Open Access is a term used for research publications that are made available to readers without payment and without login. Open access covers different levels of openness and are used for publications that are free to read online as well as publications that have actual open access licenses such as Creative Commons.
Open Access is obtained in different ways:
- Green Open Access: Publishing in conventional journals and sharing earlier versions of the articles in repositories according to the journals policies.
- Diamond Open Access: Publish open access without fees. The journals are often supported by institutions or similar.
- Gold Open Access: Publish in fully open access journals. Authors pay an Article Processing Charge (APC) to make their article open access with an open access license, often Creative Common (CC-BY).
- Hybrid Open Access: Publish in subscription-based journals and pay a fee to make the article open access.
In 2018, SDU adopted an open science policy, in October 2024 the Policy was renewed.
It is set forth by SDU, but customized adaptations are in place for all departments. This means that the University is actively participating in the process of making research publications openly available through SDU’s own research database, Pure.

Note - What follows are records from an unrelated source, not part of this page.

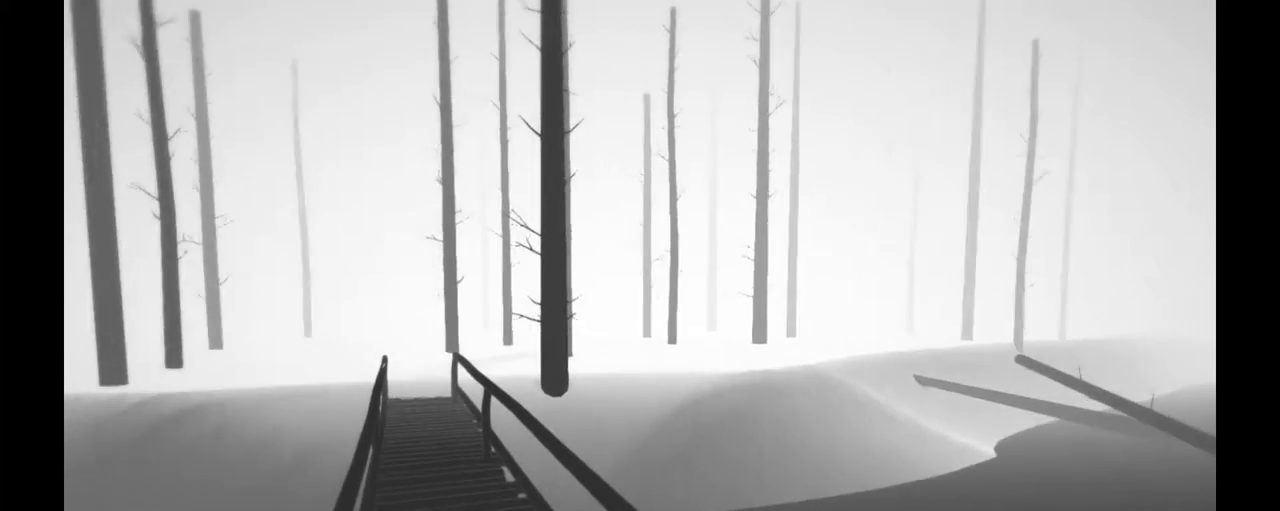
{"buttons": [], "left_stick": "up", "right_stick": "center", "events": [[150, "left_stick", "up"], [367, "right_stick", "center"]]}
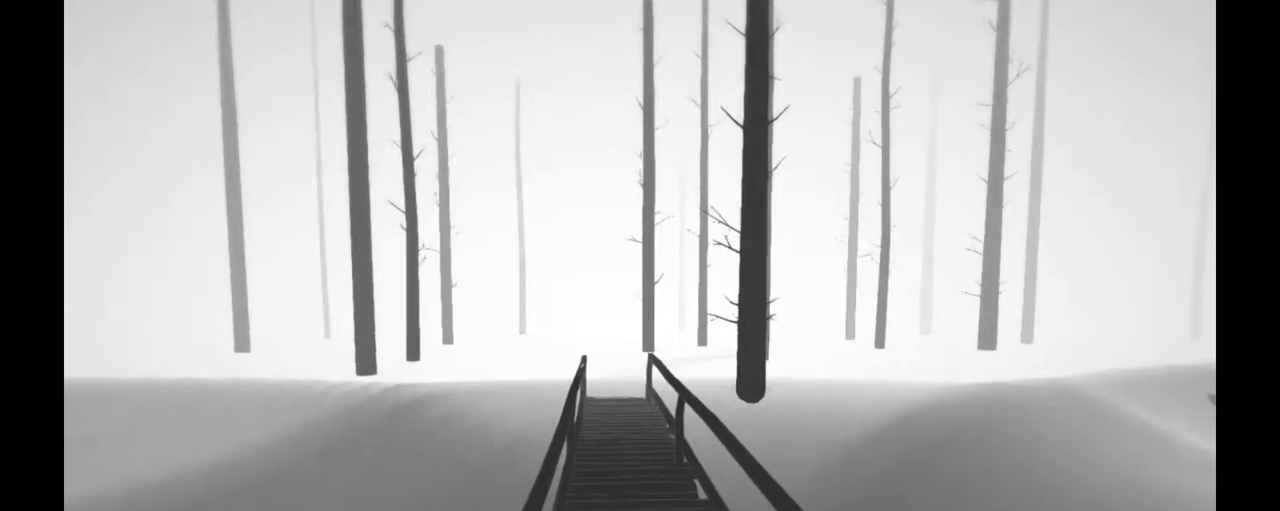
{"buttons": [], "left_stick": "up", "right_stick": "center", "events": []}
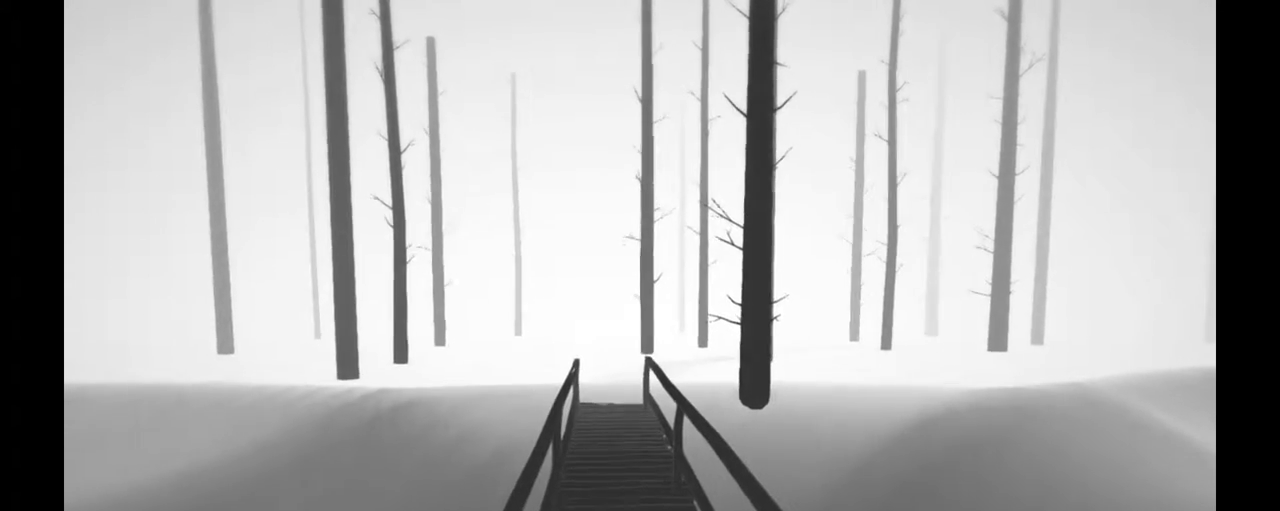
{"buttons": [], "left_stick": "up", "right_stick": "center", "events": [[200, "right_stick", "left"], [333, "right_stick", "center"]]}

SDU’s open access publications are also available in various search engines, SDU Library’s Search engine and Unpaywall, a service used by Web of Science among others.
Furthermore, SDU is part of The National Strategy for Open Access. The vision of this policy is that all publicly supported peer reviewed research publications should be made publicly available.
Click these links to read the SDU Open Science policy and The National Strategy for Open Access.
For questions or guidance, please contact open-access@bib.sdu.dk
Open Science is more than Open Access to publications. It is about making all the processes in the academic life-cycle open so that the whole world may benefit from taxpayer-funded research. Open Science is also about open data, open peer review, open access, open education, citizen science, and much more. It is a movement which encourages researchers to engage in changing the way research is traditionally produced and presented. At the same time, it challenges the business model of the academic publishers and other members of the para-academic industry. Research has shown that researchers who publish mainly in Open Access have a citation advantage over those who do not.